- Task brief -
For this exercise, repeat the whole listing below exactly. Leave the pictures out.

──────────

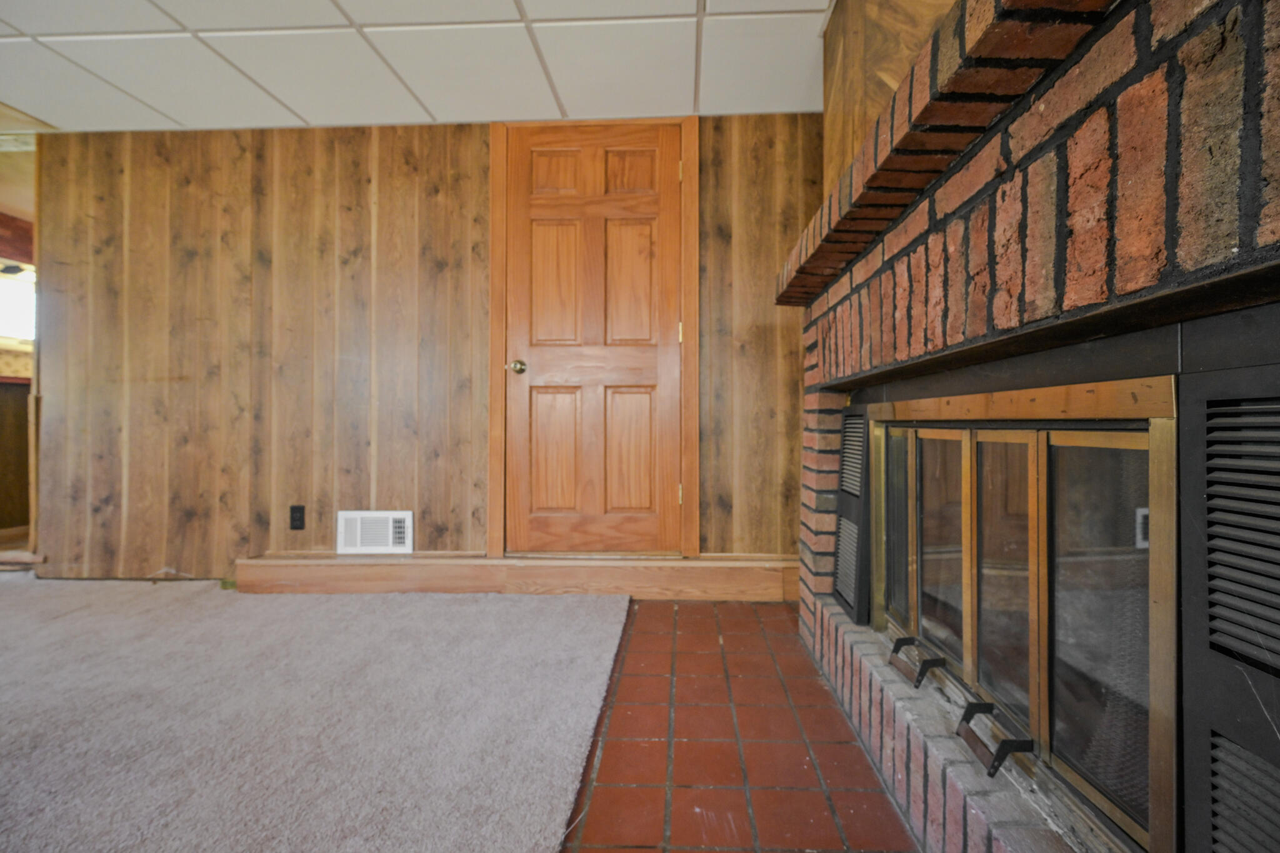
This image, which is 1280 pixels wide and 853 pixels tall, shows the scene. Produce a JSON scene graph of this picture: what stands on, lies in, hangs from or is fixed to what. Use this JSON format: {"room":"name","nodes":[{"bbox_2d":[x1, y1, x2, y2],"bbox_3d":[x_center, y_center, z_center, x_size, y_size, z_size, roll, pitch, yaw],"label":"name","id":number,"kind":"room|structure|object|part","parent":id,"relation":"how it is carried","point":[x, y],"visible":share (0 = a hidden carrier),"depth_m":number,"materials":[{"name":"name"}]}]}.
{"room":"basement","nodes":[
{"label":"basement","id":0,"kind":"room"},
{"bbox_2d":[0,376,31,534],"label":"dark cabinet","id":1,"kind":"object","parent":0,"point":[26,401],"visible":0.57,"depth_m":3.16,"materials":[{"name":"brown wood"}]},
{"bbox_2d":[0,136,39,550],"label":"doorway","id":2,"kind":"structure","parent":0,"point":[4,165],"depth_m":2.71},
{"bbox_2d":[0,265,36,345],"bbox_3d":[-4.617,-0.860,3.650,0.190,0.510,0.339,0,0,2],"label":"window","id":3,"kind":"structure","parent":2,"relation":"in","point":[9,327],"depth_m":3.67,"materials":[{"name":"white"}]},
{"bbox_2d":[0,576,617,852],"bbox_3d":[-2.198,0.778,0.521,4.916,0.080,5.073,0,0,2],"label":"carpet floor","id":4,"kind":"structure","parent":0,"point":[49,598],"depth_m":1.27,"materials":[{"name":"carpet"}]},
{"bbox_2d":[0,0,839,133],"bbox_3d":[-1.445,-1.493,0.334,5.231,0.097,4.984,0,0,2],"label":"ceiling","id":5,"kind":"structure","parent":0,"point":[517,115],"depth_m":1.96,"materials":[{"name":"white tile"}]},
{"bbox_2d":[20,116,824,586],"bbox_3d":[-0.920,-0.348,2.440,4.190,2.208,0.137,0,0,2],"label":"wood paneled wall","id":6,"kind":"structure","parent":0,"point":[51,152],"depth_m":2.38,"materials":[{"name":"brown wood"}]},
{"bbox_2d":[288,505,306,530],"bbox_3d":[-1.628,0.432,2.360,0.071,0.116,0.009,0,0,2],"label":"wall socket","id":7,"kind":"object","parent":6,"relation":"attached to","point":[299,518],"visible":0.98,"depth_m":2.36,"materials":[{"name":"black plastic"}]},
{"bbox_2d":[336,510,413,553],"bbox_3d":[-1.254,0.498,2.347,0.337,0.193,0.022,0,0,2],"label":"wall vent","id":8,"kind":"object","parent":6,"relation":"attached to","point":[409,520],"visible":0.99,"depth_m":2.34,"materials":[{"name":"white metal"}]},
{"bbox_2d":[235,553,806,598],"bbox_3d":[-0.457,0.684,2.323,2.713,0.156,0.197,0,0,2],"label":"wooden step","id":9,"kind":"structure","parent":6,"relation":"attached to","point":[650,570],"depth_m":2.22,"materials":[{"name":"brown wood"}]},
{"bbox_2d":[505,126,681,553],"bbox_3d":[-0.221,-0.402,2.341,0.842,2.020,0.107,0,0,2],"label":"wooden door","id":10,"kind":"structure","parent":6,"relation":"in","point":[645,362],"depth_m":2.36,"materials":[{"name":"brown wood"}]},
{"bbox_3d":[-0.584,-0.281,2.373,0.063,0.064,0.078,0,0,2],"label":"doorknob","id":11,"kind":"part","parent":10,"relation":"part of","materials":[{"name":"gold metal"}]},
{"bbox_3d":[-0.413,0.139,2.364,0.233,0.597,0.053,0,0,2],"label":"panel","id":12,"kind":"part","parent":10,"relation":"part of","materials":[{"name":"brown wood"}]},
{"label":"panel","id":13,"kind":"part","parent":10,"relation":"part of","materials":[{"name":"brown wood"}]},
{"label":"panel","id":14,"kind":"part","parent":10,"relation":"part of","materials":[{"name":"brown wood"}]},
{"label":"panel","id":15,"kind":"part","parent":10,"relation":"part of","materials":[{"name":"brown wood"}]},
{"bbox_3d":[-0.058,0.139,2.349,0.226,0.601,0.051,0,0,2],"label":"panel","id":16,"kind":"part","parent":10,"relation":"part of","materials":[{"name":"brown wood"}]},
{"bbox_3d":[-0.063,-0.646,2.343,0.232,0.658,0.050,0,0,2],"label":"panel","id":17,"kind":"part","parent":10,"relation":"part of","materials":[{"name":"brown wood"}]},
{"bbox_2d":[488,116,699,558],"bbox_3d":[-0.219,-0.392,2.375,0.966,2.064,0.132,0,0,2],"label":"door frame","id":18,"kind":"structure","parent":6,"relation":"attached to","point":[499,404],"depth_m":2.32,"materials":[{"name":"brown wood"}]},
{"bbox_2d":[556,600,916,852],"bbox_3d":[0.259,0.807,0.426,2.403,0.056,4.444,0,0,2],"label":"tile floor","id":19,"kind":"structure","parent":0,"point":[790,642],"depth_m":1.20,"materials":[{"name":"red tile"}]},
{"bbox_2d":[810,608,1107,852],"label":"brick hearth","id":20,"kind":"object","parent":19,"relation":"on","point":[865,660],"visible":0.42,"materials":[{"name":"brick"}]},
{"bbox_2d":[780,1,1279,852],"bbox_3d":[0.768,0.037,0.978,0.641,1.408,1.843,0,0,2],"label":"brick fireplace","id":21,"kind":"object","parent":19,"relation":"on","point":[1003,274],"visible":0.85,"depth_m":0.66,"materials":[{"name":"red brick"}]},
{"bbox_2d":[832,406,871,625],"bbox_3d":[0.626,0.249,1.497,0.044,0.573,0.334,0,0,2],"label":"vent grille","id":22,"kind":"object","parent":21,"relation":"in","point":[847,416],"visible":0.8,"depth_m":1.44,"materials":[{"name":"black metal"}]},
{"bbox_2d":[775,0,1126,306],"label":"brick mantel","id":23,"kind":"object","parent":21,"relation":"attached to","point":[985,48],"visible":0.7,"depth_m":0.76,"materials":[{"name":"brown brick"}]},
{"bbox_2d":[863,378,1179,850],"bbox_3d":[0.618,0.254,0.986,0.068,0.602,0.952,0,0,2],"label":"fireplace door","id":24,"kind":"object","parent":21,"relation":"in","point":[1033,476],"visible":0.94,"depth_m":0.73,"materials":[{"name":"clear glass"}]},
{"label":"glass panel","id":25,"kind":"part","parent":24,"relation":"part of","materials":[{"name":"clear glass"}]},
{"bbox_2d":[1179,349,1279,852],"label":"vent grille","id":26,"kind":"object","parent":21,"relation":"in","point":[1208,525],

──────────

- Task output -
This image, which is 1280 pixels wide and 853 pixels tall, shows the scene. Produce a JSON scene graph of this picture: what stands on, lies in, hangs from or is fixed to what. Use this JSON format: {"room":"name","nodes":[{"bbox_2d":[x1, y1, x2, y2],"bbox_3d":[x_center, y_center, z_center, x_size, y_size, z_size, roll, pitch, yaw],"label":"name","id":number,"kind":"room|structure|object|part","parent":id,"relation":"how it is carried","point":[x, y],"visible":share (0 = a hidden carrier),"depth_m":number,"materials":[{"name":"name"}]}]}.
{"room":"basement","nodes":[
{"label":"basement","id":0,"kind":"room"},
{"bbox_2d":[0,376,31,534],"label":"dark cabinet","id":1,"kind":"object","parent":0,"point":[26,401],"visible":0.57,"depth_m":3.16,"materials":[{"name":"brown wood"}]},
{"bbox_2d":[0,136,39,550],"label":"doorway","id":2,"kind":"structure","parent":0,"point":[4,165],"depth_m":2.71},
{"bbox_2d":[0,265,36,345],"bbox_3d":[-4.617,-0.860,3.650,0.190,0.510,0.339,0,0,2],"label":"window","id":3,"kind":"structure","parent":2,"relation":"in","point":[9,327],"depth_m":3.67,"materials":[{"name":"white"}]},
{"bbox_2d":[0,576,617,852],"bbox_3d":[-2.198,0.778,0.521,4.916,0.080,5.073,0,0,2],"label":"carpet floor","id":4,"kind":"structure","parent":0,"point":[49,598],"depth_m":1.27,"materials":[{"name":"carpet"}]},
{"bbox_2d":[0,0,839,133],"bbox_3d":[-1.445,-1.493,0.334,5.231,0.097,4.984,0,0,2],"label":"ceiling","id":5,"kind":"structure","parent":0,"point":[517,115],"depth_m":1.96,"materials":[{"name":"white tile"}]},
{"bbox_2d":[20,116,824,586],"bbox_3d":[-0.920,-0.348,2.440,4.190,2.208,0.137,0,0,2],"label":"wood paneled wall","id":6,"kind":"structure","parent":0,"point":[51,152],"depth_m":2.38,"materials":[{"name":"brown wood"}]},
{"bbox_2d":[288,505,306,530],"bbox_3d":[-1.628,0.432,2.360,0.071,0.116,0.009,0,0,2],"label":"wall socket","id":7,"kind":"object","parent":6,"relation":"attached to","point":[299,518],"visible":0.98,"depth_m":2.36,"materials":[{"name":"black plastic"}]},
{"bbox_2d":[336,510,413,553],"bbox_3d":[-1.254,0.498,2.347,0.337,0.193,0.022,0,0,2],"label":"wall vent","id":8,"kind":"object","parent":6,"relation":"attached to","point":[409,520],"visible":0.99,"depth_m":2.34,"materials":[{"name":"white metal"}]},
{"bbox_2d":[235,553,806,598],"bbox_3d":[-0.457,0.684,2.323,2.713,0.156,0.197,0,0,2],"label":"wooden step","id":9,"kind":"structure","parent":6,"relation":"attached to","point":[650,570],"depth_m":2.22,"materials":[{"name":"brown wood"}]},
{"bbox_2d":[505,126,681,553],"bbox_3d":[-0.221,-0.402,2.341,0.842,2.020,0.107,0,0,2],"label":"wooden door","id":10,"kind":"structure","parent":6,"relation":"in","point":[645,362],"depth_m":2.36,"materials":[{"name":"brown wood"}]},
{"bbox_3d":[-0.584,-0.281,2.373,0.063,0.064,0.078,0,0,2],"label":"doorknob","id":11,"kind":"part","parent":10,"relation":"part of","materials":[{"name":"gold metal"}]},
{"bbox_3d":[-0.413,0.139,2.364,0.233,0.597,0.053,0,0,2],"label":"panel","id":12,"kind":"part","parent":10,"relation":"part of","materials":[{"name":"brown wood"}]},
{"label":"panel","id":13,"kind":"part","parent":10,"relation":"part of","materials":[{"name":"brown wood"}]},
{"label":"panel","id":14,"kind":"part","parent":10,"relation":"part of","materials":[{"name":"brown wood"}]},
{"label":"panel","id":15,"kind":"part","parent":10,"relation":"part of","materials":[{"name":"brown wood"}]},
{"bbox_3d":[-0.058,0.139,2.349,0.226,0.601,0.051,0,0,2],"label":"panel","id":16,"kind":"part","parent":10,"relation":"part of","materials":[{"name":"brown wood"}]},
{"bbox_3d":[-0.063,-0.646,2.343,0.232,0.658,0.050,0,0,2],"label":"panel","id":17,"kind":"part","parent":10,"relation":"part of","materials":[{"name":"brown wood"}]},
{"bbox_2d":[488,116,699,558],"bbox_3d":[-0.219,-0.392,2.375,0.966,2.064,0.132,0,0,2],"label":"door frame","id":18,"kind":"structure","parent":6,"relation":"attached to","point":[499,404],"depth_m":2.32,"materials":[{"name":"brown wood"}]},
{"bbox_2d":[556,600,916,852],"bbox_3d":[0.259,0.807,0.426,2.403,0.056,4.444,0,0,2],"label":"tile floor","id":19,"kind":"structure","parent":0,"point":[790,642],"depth_m":1.20,"materials":[{"name":"red tile"}]},
{"bbox_2d":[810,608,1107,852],"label":"brick hearth","id":20,"kind":"object","parent":19,"relation":"on","point":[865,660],"visible":0.42,"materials":[{"name":"brick"}]},
{"bbox_2d":[780,1,1279,852],"bbox_3d":[0.768,0.037,0.978,0.641,1.408,1.843,0,0,2],"label":"brick fireplace","id":21,"kind":"object","parent":19,"relation":"on","point":[1003,274],"visible":0.85,"depth_m":0.66,"materials":[{"name":"red brick"}]},
{"bbox_2d":[832,406,871,625],"bbox_3d":[0.626,0.249,1.497,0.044,0.573,0.334,0,0,2],"label":"vent grille","id":22,"kind":"object","parent":21,"relation":"in","point":[847,416],"visible":0.8,"depth_m":1.44,"materials":[{"name":"black metal"}]},
{"bbox_2d":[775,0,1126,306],"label":"brick mantel","id":23,"kind":"object","parent":21,"relation":"attached to","point":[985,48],"visible":0.7,"depth_m":0.76,"materials":[{"name":"brown brick"}]},
{"bbox_2d":[863,378,1179,850],"bbox_3d":[0.618,0.254,0.986,0.068,0.602,0.952,0,0,2],"label":"fireplace door","id":24,"kind":"object","parent":21,"relation":"in","point":[1033,476],"visible":0.94,"depth_m":0.73,"materials":[{"name":"clear glass"}]},
{"label":"glass panel","id":25,"kind":"part","parent":24,"relation":"part of","materials":[{"name":"clear glass"}]},
{"bbox_2d":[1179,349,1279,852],"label":"vent grille","id":26,"kind":"object","parent":21,"relation":"in","point":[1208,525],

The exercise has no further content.